Returns will likely be lower in the near future than they have been in the recent past
Jeremy Siegel shows how US stocks have consistently delivered 6% pa real returns over periods of 30 years or more from a variety of starting points. But we can’t all wait 30 years. Given low interest rates and high market valuations it is expected, although not certain, that over the next one or two decades returns on all major asset classes will be lower than they have been in the recent past and likely also below their long-run averages. We need to calibrate our expected returns accordingly. This shouldn’t affect our investment strategy as much our savings rates (higher), the level of our financial goals (lower or more distant), or the probability we assign to achieving our goals (lower).

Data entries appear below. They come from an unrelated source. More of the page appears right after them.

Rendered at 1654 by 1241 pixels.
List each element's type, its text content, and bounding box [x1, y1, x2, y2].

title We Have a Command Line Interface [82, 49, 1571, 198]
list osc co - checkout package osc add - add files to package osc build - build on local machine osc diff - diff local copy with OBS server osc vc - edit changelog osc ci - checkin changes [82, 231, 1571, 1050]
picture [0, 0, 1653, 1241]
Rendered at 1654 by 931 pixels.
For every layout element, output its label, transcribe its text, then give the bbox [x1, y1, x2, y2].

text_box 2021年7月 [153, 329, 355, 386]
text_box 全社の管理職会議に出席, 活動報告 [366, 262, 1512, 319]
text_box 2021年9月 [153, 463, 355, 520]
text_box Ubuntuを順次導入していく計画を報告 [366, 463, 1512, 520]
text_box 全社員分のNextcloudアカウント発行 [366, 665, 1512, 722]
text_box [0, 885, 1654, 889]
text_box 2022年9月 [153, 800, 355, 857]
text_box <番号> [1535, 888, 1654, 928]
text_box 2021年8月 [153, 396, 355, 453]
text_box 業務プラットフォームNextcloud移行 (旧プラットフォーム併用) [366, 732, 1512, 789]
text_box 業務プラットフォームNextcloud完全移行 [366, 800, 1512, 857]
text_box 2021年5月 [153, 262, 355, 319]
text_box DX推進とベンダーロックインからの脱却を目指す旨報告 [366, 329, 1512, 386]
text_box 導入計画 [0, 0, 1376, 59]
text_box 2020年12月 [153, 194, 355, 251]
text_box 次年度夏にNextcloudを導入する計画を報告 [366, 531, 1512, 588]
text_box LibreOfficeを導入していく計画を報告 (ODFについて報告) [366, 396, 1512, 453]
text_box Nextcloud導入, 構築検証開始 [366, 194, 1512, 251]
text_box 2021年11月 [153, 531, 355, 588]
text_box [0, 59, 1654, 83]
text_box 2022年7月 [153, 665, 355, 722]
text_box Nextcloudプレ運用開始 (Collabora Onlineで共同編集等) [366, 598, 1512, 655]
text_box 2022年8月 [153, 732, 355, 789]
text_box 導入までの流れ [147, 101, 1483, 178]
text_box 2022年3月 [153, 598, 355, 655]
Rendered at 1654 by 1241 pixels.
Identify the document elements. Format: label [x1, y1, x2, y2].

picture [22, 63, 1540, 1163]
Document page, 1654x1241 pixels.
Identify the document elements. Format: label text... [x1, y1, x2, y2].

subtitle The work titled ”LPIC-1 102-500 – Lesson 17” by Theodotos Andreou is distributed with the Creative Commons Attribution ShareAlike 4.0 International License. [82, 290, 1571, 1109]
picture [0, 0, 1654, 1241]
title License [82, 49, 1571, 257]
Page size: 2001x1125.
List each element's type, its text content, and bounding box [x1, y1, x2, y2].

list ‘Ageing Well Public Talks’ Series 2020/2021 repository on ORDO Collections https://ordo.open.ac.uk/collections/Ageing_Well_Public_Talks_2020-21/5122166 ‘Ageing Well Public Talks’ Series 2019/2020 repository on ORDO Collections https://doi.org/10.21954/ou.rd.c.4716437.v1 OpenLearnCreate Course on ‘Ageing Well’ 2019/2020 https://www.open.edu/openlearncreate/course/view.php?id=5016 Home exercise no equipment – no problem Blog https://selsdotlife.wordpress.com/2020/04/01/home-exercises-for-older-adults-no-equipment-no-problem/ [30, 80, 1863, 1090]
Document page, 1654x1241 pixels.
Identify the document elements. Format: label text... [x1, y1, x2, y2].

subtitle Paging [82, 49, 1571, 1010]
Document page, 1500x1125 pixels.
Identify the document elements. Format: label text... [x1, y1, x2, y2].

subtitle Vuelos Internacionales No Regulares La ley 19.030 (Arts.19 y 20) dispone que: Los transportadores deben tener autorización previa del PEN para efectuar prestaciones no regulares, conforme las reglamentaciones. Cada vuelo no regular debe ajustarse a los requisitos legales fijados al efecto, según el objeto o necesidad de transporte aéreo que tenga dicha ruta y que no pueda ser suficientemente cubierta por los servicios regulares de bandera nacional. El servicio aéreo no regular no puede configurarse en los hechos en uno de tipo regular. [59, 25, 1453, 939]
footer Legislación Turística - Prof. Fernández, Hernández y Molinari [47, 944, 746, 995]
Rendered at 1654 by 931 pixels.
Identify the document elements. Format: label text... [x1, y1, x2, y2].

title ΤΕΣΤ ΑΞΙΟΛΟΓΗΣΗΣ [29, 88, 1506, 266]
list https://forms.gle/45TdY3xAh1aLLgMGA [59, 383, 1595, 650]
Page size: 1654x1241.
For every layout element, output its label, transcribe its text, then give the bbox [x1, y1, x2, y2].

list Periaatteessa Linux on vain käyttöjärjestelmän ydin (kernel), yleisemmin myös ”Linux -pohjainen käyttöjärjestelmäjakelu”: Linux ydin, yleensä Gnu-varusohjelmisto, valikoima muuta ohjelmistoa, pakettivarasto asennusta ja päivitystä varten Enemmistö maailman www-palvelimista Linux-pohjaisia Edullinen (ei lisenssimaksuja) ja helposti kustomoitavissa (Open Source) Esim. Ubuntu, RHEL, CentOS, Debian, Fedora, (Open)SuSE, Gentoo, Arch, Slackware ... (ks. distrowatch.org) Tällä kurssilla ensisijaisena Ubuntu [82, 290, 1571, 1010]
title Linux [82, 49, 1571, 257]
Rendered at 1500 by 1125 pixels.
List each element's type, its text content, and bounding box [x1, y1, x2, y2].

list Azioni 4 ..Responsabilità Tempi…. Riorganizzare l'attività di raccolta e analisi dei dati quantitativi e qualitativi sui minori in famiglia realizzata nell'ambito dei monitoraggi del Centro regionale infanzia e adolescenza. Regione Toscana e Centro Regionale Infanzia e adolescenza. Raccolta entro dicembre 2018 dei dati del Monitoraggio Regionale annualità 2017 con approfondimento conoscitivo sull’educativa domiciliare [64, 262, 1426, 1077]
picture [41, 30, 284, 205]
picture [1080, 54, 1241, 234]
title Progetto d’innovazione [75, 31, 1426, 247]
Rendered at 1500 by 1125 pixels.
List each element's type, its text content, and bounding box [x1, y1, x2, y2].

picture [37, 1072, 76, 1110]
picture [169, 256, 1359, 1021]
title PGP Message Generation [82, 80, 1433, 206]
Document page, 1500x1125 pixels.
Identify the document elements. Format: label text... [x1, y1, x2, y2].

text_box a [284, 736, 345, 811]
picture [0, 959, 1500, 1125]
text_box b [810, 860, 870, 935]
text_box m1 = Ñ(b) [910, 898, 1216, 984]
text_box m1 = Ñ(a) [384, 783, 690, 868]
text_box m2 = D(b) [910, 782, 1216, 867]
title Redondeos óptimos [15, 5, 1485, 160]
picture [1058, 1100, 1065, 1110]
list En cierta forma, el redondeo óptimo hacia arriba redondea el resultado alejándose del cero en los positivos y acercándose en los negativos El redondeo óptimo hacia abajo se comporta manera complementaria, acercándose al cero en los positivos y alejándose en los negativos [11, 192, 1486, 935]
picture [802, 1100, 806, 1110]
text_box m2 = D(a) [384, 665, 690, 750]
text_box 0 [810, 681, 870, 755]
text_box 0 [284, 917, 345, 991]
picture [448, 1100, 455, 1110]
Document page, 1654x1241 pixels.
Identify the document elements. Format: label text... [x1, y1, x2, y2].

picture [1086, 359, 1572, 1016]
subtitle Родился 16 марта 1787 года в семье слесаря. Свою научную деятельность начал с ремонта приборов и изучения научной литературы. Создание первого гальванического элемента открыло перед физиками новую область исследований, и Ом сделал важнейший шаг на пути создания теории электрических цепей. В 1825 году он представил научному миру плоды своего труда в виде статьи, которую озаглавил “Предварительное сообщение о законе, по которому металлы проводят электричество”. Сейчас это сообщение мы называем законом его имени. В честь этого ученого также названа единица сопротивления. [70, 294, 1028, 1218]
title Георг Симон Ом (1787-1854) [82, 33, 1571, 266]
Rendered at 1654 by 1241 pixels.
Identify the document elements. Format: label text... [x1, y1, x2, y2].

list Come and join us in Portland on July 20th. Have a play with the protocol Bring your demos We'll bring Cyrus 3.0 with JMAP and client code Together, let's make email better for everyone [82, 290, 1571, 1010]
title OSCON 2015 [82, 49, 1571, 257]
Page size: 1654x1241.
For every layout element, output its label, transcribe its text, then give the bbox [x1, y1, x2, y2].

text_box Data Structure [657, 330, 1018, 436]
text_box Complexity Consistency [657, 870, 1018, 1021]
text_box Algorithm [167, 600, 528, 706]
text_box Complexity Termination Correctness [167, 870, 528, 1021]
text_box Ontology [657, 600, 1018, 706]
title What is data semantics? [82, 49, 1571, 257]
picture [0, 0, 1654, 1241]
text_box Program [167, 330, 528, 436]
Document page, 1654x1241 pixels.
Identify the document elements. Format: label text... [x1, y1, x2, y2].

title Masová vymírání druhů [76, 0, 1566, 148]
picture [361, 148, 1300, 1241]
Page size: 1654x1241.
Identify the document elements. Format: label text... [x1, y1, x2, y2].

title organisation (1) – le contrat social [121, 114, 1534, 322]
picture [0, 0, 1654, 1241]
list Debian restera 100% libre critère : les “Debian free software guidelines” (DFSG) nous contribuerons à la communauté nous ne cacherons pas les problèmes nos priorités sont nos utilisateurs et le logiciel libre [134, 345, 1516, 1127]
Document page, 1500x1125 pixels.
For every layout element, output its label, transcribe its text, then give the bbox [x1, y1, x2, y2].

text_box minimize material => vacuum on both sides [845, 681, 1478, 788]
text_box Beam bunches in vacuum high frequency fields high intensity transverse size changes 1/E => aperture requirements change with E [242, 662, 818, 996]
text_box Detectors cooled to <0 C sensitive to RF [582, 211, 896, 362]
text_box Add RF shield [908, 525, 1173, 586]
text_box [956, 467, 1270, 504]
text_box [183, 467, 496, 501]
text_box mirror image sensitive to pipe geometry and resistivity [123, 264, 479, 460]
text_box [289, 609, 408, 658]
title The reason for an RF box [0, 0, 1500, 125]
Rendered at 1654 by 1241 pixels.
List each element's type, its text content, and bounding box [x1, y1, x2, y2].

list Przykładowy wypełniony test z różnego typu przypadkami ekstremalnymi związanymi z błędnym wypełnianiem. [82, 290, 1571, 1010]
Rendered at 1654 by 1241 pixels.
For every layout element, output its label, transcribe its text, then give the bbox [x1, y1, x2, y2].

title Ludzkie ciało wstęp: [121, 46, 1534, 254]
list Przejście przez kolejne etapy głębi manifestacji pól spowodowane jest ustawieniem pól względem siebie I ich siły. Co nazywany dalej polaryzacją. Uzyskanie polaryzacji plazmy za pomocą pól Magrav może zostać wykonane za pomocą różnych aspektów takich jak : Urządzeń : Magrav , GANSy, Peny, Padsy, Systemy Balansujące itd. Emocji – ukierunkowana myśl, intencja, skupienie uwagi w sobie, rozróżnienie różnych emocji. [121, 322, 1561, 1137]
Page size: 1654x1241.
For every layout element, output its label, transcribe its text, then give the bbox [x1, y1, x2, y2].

Hoping to maintain returns at historic levels by loading up on alternatives, private equity or higher equity allocations adds risk — and risks disappointment. A level of realism is required.
Remember, all you need is enough
Capital markets have done a great job of delivering good enough returns over long enough periods for those investors prepared to stay the course in a balanced manner. There will always be an investment strategy that would’ve delivered you higher returns. FOMO is a dangerous emotion that can create the flip-flopping that leads to buy high/sell low decision making. Make sure you understand how much is enough and what return is enough for you to meet that goal. Think about how you can maximise the probability of achieving that, rather than chasing after ever higher returns. Staying in the market, in a consistent way over time, is often a way to achieve that.
Keep calm and carry on
Unless you fancy yourself or your adviser as a market-timing guru (please don’t) your investment strategy should be set up to deal with a wide range of market circumstances and so be broadly consistent across time. However, careful review may expose weaknesses in your approach. Your portfolio mix may have drifted away from your desired risk profile due to varying returns on different asset classes. Given strong recent portfolio performance you may find you can take less risk in future to meet your goals. Or changing circumstances may increase your capacity to take risk. A simple equity-based strategy started out early in your career might need refining and diversifying as financial freedom comes into view and your investment time horizon shortens. You may find important asset classes missing from your risk-management toolkit.
By all means adjust, but these should in most cases by marginal improvements as opposed to a fundamental realignment. Short-term news should affect your investment strategy less than you think. You just don’t have the skill to interpret what it means. But you can still develop competence, to design and operate an investment strategy that endures over time.
A consistently executed plan has a better chance of succeeding over the long term than a random set of reactive decisions.
¹ Fear of messing up.
² There is no alternative.
Nothing in this article should be taken to represent financial advice. It is generic commentary based on typical circumstances and not tailored to your own situation. If you’re not sure what to do, you should take financial advice.